Periods of Increase and Decrease.

 

     Pastor Malling-Hansen, the director of the royal Deaf and Dumb Asylum in Copenhagen, has published an interesting pamphlet[2] on “the Periodicity of the Weight of Children”.

 

His observations, obtained by the daily weighing of the children under his care, are very interesting. According to his evidence the weight of children differs so largely from day to day that no trustworthy result can be obtained from weighing at long intervals. A child may be two pounds heavier at night than in the morning and may be one and a half pound lighter in the morning than the night before.

 

Eating seems to have more influence on weight than exercise, bathing or occupation. The ultimate increase in weight, corresponding to increase in growth, does not go on regularly throughout the year. There is a period of stoppage in the increase of weight with corresponding loss from the beginning of May till past the middle of June, in which time the loss of weight may exceed double the average ultimate gain. During August, September and October there is a very steady period of increase in weight, sometimes rising to five times more than the average increase.

 

During the rest of the year the weight varies from less to more around the average figure of increase.
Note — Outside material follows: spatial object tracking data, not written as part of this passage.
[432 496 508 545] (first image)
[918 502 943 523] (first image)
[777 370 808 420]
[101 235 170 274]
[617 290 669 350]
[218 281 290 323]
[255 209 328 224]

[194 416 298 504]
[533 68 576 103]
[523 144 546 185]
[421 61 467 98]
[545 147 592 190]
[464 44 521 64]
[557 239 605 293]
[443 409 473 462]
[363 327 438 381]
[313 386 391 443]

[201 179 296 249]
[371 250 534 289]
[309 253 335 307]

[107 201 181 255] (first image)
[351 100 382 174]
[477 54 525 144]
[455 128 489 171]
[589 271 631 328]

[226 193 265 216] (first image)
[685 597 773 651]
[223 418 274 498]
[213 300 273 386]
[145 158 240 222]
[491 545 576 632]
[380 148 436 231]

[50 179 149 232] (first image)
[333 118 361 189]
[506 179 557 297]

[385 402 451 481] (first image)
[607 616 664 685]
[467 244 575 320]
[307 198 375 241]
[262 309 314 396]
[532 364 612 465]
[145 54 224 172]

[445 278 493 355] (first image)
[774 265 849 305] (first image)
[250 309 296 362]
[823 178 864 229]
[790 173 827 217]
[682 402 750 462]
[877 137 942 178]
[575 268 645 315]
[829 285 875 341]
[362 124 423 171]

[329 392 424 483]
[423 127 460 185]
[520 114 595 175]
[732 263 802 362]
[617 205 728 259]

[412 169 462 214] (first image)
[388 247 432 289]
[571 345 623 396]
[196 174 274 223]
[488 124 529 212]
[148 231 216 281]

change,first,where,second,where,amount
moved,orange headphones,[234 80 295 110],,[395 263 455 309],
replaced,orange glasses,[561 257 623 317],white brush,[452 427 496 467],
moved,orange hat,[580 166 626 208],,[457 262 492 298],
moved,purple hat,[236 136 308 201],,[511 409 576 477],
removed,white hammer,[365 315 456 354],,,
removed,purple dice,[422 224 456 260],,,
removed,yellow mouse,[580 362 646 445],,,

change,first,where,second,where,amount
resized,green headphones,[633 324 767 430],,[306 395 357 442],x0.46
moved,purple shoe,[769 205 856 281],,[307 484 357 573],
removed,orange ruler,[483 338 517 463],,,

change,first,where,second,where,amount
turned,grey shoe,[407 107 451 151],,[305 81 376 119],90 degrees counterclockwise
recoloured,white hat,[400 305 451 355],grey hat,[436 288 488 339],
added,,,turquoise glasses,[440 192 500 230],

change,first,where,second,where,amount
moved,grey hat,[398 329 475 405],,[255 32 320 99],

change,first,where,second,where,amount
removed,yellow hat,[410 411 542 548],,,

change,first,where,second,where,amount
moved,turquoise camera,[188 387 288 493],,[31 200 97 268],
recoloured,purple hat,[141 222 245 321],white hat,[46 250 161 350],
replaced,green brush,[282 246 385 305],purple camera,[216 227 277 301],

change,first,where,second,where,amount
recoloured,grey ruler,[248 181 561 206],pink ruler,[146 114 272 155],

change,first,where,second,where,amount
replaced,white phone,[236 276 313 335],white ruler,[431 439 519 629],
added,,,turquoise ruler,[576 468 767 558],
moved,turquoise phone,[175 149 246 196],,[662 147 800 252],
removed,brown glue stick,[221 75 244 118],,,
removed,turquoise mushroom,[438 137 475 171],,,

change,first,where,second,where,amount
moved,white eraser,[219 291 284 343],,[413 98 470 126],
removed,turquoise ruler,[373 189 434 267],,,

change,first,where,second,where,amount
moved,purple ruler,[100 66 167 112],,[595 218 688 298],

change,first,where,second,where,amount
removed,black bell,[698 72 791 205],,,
During the summer holidays the increase in weight is twice the average, and in September and October even thrice. Besides the serious period of loss from May to July, there are at other times frequent sudden stoppages in the increase of weight, sometimes followed by actual loss.

 

These hindrances, lasting from six to fourteen days, are not made up for by extra periods of increase, and seem to indicate real damage, so that the actual increase of weight seems to take place during about the fifth part of the year, while the remaining time is occupied with loss and its replacement. There is a decided correspondence between the vacillation of temperature and accompanying vacillations in the weight of the child – increase of warmth and of weight and decrease of warmth and of weight go hand in hand.

 

A decrease of two degrees of warmth in the temperature of the five days is accompanied by a nine fold decrease in the weight of a child, and three degrees more warmth by a thirteen fold increase in weight. The hindrance and loss of weight that accompany a decrease in the warmth of the temperature may go on even after the temperature has begun to rise, as if the loss depended on sickliness induced by the colder temperature.

 

A year that has had most changes of temperature is far more unfavourable to the normal increase of weight in a child than a more steady year, and a series of such unfavourable years will for many following years result in less strong children. The reason of the great period of loss from May to July, and the rapid increase during the autumn months, do not seem to depend on the conditions of warmth.

 

The increase of weight in the children experimented on was always greater during the period when the moon was receding from the earth, and less during the period when the moon was approaching the earth. During the former period the children increased in weight twice as much as during the latter period.

 

     Pastor Malling-Hansen’s inquiries are considered so important that the Danish Government and the ‘Carlsbergfond’ have granted sums of money for the continuance and extension of such experiments. –

 

Chicago Times.

 


[1] JMC: Published in the city of Argos, Indiana.

[2] JMC: This refers to Malling-Hansen’s publication in 1883 of his ‘Fragment I’, appearing as a separate pamphlet of the Nordic magazine “Nordisk Tidsskrift for Fængselsvæsen”. The complete text (in Danish) is on our site.